Records from a data collection:

######

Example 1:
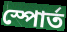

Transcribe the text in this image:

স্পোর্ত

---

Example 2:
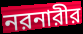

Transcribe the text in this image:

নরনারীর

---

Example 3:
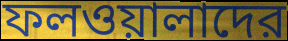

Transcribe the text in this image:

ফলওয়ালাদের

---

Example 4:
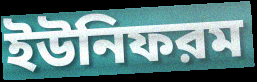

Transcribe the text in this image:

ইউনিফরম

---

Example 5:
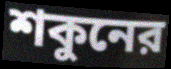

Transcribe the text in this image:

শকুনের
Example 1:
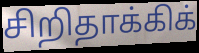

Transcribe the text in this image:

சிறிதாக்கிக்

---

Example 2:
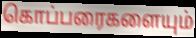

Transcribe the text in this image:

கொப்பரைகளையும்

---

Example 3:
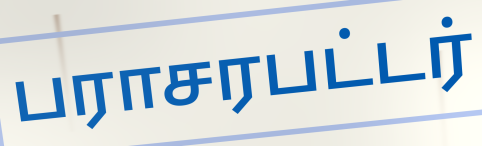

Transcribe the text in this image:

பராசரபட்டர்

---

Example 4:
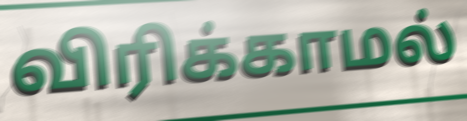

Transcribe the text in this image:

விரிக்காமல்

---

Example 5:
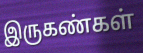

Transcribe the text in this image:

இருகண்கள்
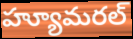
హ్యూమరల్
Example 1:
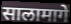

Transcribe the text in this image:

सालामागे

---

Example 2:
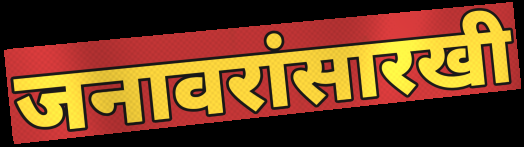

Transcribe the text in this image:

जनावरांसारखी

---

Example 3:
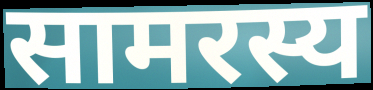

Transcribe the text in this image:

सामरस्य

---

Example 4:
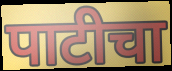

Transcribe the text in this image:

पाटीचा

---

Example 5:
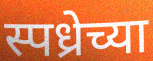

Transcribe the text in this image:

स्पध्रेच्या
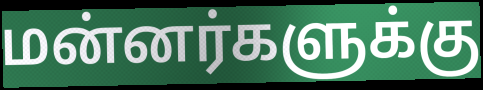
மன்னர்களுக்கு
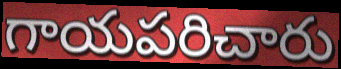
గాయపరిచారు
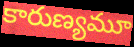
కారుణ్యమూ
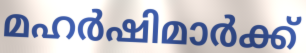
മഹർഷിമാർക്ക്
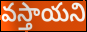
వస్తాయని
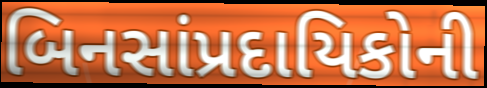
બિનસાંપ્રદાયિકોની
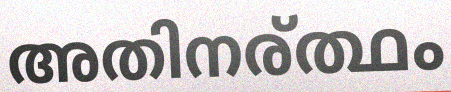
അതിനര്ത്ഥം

######

● **Your assignment**
Transcribe every entry word for word, but omit the pictures.

● **Exercise response**
Example 1:

Transcribe the text in this image:

স্পোর্ত

---

Example 2:

Transcribe the text in this image:

নরনারীর

---

Example 3:

Transcribe the text in this image:

ফলওয়ালাদের

---

Example 4:

Transcribe the text in this image:

ইউনিফরম

---

Example 5:

Transcribe the text in this image:

শকুনের
Example 1:

Transcribe the text in this image:

சிறிதாக்கிக்

---

Example 2:

Transcribe the text in this image:

கொப்பரைகளையும்

---

Example 3:

Transcribe the text in this image:

பராசரபட்டர்

---

Example 4:

Transcribe the text in this image:

விரிக்காமல்

---

Example 5:

Transcribe the text in this image:

இருகண்கள்
హ్యూమరల్
Example 1:

Transcribe the text in this image:

सालामागे

---

Example 2:

Transcribe the text in this image:

जनावरांसारखी

---

Example 3:

Transcribe the text in this image:

सामरस्य

---

Example 4:

Transcribe the text in this image:

पाटीचा

---

Example 5:

Transcribe the text in this image:

स्पध्रेच्या
மன்னர்களுக்கு
గాయపరిచారు
కారుణ్యమూ
മഹർഷിമാർക്ക്
వస్తాయని
બિનસાંપ્રદાયિકોની
അതിനര്ത്ഥം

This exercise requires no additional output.